» **TO BE DONE**
Answer these questions using the article below on process delays:
1. What simple act does the article say is seen as a waste of time?
2. Implementing formal processes is compared to a change from what kind of work to what kind of system?
3. On a car assembly line, what is each person responsible for?

» **DOCUMENT**
How to explain that following a process does not cause delays

By ITIL® from Experience©

It is sometimes difficult to explain that an ITIL® process or any process1 for that matter is needed and that it will not cause delays and extra work. After all, incidents are resolved, service requests are fulfilled and changes are made daily without a formal process. Thus, many people have a hard time understanding how following a documented process, with rules, defined roles and responsibilities is not bureaucratic red-tape that causes them more work instead of just getting it done. Even the act of logging a ticket in the ITSM tool is seen as a waste of time.

Implementing formal processes in an organization where there is none fundamentally changes the way people work. It is the equivalent of transforming people’s work from using artisan methods to an assembly-line2 production system. The challenge of this paradigm shift for people is to relinquish control and trust that others will do their part in rendering services. Moreover, it often impacts their power and pride of being responsible in providing personalized services to Clients.

Let’s use the example of building a car. Before the advent of the assembly line, the artisan was in control and performed the production process from start-to-finish. Even if a task was delegated they were still responsible and accountable to produce the car and to meet commitments (e.g. SLA). Even though it took longer to produce a car people felt a high-sense of accomplishment since expert skills were needed to master everything.. On the other hand, on a car assembly line, the labor is divided between people each specialized and responsible for one piece of the car. When the line-worker has done their piece the next worker does theirs. They know that a car will eventually roll off the assembly line completely assembled. A well optimized production line minimizes delays between each action.

» **ENTRIES SUPPLIED**

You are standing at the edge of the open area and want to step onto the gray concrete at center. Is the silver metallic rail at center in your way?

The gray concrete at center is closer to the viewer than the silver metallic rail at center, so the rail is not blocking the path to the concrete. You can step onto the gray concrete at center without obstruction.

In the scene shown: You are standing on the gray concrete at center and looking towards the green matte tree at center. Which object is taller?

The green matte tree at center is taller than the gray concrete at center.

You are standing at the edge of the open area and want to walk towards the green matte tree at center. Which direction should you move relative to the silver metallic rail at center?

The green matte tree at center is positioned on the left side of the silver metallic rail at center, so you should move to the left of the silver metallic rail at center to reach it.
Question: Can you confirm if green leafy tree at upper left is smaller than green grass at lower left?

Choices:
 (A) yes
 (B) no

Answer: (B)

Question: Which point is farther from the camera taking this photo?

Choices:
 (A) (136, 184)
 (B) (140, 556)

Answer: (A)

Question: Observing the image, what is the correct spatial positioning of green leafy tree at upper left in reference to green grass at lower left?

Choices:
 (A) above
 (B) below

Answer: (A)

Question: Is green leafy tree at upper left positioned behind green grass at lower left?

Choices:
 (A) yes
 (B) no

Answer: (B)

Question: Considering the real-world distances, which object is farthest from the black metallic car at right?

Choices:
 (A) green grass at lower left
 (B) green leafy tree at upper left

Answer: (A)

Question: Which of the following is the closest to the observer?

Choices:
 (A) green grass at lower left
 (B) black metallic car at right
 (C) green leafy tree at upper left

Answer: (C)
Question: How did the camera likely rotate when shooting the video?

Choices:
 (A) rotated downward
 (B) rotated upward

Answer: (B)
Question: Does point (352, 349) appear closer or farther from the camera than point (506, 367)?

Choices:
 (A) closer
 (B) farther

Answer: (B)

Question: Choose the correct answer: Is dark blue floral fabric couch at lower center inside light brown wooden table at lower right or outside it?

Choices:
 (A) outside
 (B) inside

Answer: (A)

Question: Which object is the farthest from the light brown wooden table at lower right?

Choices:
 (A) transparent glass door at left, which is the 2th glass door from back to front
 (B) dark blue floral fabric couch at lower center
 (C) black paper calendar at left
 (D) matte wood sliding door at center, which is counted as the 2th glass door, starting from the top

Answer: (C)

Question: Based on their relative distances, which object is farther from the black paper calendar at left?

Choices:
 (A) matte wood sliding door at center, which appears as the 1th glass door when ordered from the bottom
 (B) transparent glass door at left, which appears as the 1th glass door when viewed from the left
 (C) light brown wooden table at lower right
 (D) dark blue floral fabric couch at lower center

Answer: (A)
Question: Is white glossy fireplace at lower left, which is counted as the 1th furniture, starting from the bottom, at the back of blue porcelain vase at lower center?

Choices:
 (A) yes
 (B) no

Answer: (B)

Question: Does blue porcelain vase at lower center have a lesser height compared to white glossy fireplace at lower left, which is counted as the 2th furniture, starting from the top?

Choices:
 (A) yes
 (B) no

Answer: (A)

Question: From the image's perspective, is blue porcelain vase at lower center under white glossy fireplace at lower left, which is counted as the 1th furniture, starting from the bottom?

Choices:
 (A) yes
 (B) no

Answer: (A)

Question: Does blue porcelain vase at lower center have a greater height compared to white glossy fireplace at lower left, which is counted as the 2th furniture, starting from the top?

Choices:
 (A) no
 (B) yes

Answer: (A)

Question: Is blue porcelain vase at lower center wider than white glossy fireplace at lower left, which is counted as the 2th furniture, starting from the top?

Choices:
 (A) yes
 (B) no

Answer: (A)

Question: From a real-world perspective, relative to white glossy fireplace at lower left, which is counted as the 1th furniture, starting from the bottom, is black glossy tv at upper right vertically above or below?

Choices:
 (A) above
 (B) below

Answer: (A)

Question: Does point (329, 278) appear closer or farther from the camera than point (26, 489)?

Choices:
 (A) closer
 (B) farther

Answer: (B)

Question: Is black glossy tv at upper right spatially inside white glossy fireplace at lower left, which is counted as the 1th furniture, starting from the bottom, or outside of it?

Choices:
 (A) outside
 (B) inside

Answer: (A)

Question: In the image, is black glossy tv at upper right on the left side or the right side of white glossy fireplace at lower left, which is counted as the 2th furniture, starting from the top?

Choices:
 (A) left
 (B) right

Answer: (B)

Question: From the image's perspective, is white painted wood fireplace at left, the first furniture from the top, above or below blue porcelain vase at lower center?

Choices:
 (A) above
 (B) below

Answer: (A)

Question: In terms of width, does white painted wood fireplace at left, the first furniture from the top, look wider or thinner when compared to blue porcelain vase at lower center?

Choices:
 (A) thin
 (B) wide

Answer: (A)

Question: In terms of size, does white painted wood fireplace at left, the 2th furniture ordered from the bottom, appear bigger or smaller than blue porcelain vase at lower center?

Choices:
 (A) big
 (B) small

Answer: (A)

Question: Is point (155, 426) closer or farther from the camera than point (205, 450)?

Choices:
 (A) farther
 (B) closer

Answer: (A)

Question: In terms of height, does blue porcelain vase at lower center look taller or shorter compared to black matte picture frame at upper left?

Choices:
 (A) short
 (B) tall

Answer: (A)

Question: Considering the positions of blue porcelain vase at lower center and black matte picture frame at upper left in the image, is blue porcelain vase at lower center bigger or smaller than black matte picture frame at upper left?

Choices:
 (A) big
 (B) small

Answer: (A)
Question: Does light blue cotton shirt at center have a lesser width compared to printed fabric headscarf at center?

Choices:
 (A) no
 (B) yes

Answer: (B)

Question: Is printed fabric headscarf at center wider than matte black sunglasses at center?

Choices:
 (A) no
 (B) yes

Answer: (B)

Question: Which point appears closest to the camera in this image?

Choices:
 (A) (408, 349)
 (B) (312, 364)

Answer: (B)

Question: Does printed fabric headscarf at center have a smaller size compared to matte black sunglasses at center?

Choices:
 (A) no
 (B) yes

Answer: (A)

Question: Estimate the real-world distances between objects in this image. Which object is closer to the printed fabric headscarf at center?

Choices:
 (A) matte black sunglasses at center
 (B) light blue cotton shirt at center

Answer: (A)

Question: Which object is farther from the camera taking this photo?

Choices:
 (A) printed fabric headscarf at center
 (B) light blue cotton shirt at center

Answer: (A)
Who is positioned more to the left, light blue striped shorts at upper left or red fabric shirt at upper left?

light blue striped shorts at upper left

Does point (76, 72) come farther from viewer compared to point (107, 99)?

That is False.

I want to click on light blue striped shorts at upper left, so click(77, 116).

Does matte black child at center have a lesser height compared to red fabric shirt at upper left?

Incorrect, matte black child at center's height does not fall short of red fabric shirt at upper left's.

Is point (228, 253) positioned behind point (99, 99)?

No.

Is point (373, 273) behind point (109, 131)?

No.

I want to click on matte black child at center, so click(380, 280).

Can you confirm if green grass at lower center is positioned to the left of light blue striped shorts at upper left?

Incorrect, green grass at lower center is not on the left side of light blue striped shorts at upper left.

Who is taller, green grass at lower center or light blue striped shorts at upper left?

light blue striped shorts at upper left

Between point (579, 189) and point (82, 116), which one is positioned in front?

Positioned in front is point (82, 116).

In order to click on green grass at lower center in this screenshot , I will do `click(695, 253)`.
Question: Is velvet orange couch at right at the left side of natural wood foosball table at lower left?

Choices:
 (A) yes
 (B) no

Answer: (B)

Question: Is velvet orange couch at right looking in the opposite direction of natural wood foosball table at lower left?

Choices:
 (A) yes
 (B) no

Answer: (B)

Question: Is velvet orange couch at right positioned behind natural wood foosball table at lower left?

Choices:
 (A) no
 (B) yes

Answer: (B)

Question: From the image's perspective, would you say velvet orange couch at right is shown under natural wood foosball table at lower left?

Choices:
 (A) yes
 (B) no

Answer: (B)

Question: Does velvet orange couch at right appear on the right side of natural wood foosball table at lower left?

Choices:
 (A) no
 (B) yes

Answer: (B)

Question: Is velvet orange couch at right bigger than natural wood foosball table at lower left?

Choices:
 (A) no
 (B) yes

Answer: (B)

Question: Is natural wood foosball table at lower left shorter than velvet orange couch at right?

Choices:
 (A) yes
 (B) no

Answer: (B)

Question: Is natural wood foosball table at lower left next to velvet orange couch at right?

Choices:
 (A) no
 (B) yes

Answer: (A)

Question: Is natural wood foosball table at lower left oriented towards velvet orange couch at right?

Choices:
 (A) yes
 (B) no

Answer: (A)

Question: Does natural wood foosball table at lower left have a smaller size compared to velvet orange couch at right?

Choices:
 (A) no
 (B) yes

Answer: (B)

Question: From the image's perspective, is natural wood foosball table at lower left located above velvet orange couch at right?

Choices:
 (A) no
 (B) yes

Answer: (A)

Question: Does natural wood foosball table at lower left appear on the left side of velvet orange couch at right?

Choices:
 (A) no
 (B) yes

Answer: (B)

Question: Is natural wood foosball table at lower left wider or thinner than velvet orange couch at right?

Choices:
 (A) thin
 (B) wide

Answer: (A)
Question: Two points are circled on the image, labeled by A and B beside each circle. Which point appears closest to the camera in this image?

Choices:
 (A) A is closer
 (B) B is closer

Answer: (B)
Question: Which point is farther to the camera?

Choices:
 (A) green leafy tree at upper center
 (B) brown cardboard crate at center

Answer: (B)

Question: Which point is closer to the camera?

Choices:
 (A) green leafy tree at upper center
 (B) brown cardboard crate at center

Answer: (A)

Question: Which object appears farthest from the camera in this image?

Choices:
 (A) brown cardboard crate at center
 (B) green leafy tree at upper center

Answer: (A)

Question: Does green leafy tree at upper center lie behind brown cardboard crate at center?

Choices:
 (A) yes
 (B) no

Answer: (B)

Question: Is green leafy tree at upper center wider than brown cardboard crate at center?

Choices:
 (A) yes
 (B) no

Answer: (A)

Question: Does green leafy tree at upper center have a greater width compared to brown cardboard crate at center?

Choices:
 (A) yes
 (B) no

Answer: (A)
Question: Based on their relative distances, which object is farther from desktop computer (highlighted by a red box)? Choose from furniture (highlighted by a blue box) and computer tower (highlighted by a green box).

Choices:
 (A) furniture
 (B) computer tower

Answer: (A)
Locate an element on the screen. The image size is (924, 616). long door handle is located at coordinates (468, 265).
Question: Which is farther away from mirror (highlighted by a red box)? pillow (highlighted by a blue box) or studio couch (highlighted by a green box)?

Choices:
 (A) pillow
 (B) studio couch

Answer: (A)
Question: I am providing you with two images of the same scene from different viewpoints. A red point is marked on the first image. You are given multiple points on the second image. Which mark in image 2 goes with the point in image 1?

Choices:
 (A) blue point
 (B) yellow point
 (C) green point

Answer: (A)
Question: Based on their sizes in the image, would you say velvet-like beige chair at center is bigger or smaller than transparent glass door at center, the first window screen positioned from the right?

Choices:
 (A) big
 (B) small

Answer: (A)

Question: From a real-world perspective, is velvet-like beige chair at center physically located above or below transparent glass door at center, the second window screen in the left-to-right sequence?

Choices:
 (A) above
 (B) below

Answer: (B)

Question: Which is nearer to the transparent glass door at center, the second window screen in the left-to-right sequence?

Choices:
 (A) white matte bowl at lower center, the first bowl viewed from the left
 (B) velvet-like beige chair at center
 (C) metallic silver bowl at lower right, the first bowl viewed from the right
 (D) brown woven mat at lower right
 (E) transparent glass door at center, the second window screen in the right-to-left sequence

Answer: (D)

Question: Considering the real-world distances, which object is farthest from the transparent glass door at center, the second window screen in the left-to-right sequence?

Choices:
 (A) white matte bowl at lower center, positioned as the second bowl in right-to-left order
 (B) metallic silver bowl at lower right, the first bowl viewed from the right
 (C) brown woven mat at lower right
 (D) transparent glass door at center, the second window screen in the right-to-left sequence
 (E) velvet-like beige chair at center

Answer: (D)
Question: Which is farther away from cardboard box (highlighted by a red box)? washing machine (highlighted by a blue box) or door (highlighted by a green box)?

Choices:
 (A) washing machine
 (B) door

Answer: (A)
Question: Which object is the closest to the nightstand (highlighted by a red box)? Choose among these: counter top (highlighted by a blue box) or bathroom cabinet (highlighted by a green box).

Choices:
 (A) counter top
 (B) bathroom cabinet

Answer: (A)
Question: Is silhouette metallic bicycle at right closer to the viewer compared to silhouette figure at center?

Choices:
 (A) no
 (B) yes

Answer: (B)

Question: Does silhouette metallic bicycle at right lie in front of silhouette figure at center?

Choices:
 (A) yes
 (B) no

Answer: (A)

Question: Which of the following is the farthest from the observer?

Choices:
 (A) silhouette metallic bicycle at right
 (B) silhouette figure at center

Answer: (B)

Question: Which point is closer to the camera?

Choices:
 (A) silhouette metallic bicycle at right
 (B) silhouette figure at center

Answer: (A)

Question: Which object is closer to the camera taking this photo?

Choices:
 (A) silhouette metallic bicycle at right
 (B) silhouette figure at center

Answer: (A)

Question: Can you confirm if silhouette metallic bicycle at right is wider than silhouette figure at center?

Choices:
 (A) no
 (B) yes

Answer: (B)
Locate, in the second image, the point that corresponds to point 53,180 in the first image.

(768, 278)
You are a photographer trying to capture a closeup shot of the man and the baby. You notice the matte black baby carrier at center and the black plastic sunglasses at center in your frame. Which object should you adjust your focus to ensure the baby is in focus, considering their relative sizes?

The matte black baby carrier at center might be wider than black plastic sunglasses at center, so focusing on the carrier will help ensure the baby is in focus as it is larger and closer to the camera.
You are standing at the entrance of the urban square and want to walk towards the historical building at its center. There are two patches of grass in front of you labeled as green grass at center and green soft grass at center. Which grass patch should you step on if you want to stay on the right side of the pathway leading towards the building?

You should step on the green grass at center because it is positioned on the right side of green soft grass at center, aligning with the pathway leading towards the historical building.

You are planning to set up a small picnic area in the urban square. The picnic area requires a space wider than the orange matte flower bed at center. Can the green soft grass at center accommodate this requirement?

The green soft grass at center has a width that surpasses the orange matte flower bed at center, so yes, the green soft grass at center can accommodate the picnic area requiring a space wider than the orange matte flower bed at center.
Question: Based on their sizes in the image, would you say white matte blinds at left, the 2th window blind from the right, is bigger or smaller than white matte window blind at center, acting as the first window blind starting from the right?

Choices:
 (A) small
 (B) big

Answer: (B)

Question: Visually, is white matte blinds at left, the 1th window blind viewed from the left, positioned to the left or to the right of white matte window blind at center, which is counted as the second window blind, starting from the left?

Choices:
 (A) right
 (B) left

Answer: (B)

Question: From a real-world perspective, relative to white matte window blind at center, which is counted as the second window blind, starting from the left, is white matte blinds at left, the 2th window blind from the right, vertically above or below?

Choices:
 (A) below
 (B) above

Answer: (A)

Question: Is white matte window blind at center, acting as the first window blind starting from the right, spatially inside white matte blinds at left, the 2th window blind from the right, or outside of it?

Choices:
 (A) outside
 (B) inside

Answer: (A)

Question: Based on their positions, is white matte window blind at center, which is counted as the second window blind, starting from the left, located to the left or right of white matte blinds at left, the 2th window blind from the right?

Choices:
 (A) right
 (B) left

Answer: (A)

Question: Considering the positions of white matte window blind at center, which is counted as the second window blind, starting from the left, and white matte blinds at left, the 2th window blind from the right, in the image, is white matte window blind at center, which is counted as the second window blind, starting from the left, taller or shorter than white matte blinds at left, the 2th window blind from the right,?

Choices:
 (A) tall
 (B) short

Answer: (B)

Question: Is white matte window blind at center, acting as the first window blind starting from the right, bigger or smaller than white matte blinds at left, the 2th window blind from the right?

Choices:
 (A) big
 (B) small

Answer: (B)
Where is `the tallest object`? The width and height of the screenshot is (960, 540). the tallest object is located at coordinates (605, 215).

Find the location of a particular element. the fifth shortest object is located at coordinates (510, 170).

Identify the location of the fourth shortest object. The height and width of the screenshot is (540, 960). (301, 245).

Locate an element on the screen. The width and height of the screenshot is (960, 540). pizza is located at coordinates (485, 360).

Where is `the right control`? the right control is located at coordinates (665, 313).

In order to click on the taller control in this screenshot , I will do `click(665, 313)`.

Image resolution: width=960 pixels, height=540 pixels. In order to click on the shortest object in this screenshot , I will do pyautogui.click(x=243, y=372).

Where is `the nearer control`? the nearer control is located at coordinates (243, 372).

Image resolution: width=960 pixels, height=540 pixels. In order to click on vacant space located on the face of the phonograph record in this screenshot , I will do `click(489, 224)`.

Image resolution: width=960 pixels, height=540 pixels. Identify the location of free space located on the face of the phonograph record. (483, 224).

» **OUTPUT FOR THIS EXERCISE**
1. Logging a ticket in the ITSM tool.
2. From artisan methods to an assembly-line production system.
3. One piece of the car.